Rewrite the entries from the line containing "How about listing" down through the line containing "0.077000, 0.614969, 0.311583]]", changing "calibration" to "intrinsics" and leaving everything else as it is.

------ Records supplied ------

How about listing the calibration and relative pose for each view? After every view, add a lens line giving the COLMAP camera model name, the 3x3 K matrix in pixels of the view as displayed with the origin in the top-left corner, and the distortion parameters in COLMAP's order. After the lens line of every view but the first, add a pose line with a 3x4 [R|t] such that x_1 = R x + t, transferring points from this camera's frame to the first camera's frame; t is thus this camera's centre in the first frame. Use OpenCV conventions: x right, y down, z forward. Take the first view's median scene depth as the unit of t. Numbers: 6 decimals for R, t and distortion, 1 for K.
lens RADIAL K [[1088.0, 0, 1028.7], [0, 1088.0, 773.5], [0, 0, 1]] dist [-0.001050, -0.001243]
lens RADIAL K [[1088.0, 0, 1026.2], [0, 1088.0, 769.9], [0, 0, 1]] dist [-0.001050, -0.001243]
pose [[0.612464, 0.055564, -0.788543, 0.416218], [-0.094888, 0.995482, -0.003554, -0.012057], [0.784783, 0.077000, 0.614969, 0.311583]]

------
------ Records supplied ------

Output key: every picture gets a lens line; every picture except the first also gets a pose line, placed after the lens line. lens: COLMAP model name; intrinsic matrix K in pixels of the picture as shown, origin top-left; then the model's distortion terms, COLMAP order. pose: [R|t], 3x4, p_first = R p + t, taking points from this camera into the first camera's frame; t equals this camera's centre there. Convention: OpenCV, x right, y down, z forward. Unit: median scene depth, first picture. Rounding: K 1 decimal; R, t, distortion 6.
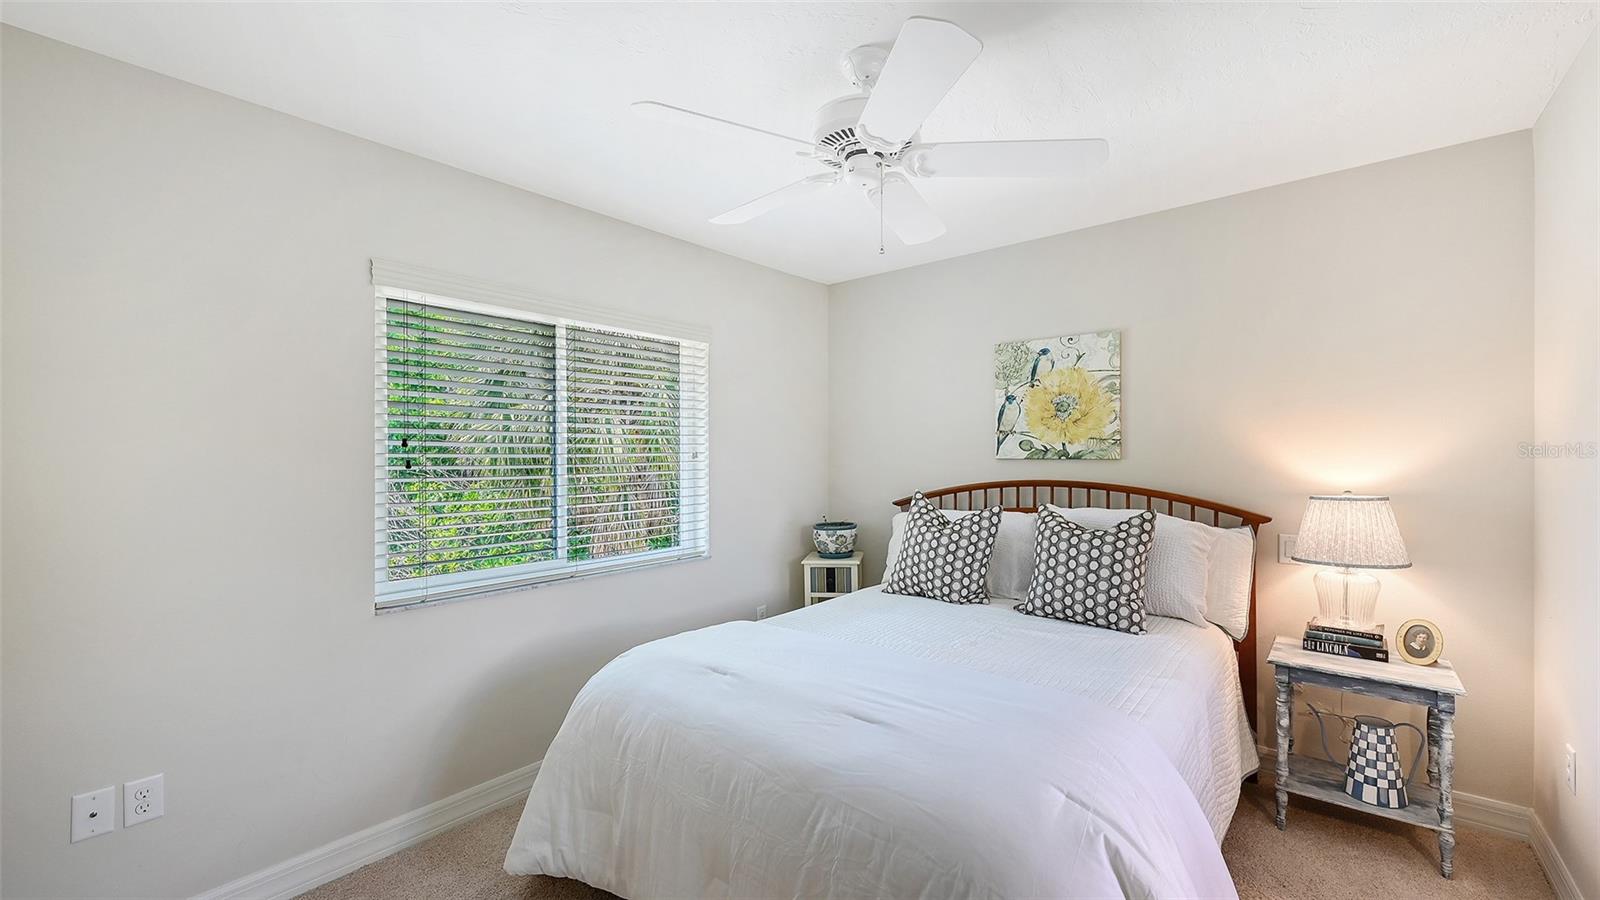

------

• Exercise response
How about listing the intrinsics and relative pose for each view? After every view, add a lens line giving the COLMAP camera model name, the 3x3 K matrix in pixels of the view as displayed with the origin in the top-left corner, and the distortion parameters in COLMAP's order. After the lens line of every view but the first, add a pose line with a 3x4 [R|t] such that x_1 = R x + t, transferring points from this camera's frame to the first camera's frame; t is thus this camera's centre in the first frame. Use OpenCV conventions: x right, y down, z forward. Take the first view's median scene depth as the unit of t. Numbers: 6 decimals for R, t and distortion, 1 for K.
lens RADIAL K [[1088.0, 0, 1028.7], [0, 1088.0, 773.5], [0, 0, 1]] dist [-0.001050, -0.001243]
lens RADIAL K [[1088.0, 0, 1026.2], [0, 1088.0, 769.9], [0, 0, 1]] dist [-0.001050, -0.001243]
pose [[0.612464, 0.055564, -0.788543, 0.416218], [-0.094888, 0.995482, -0.003554, -0.012057], [0.784783, 0.077000, 0.614969, 0.311583]]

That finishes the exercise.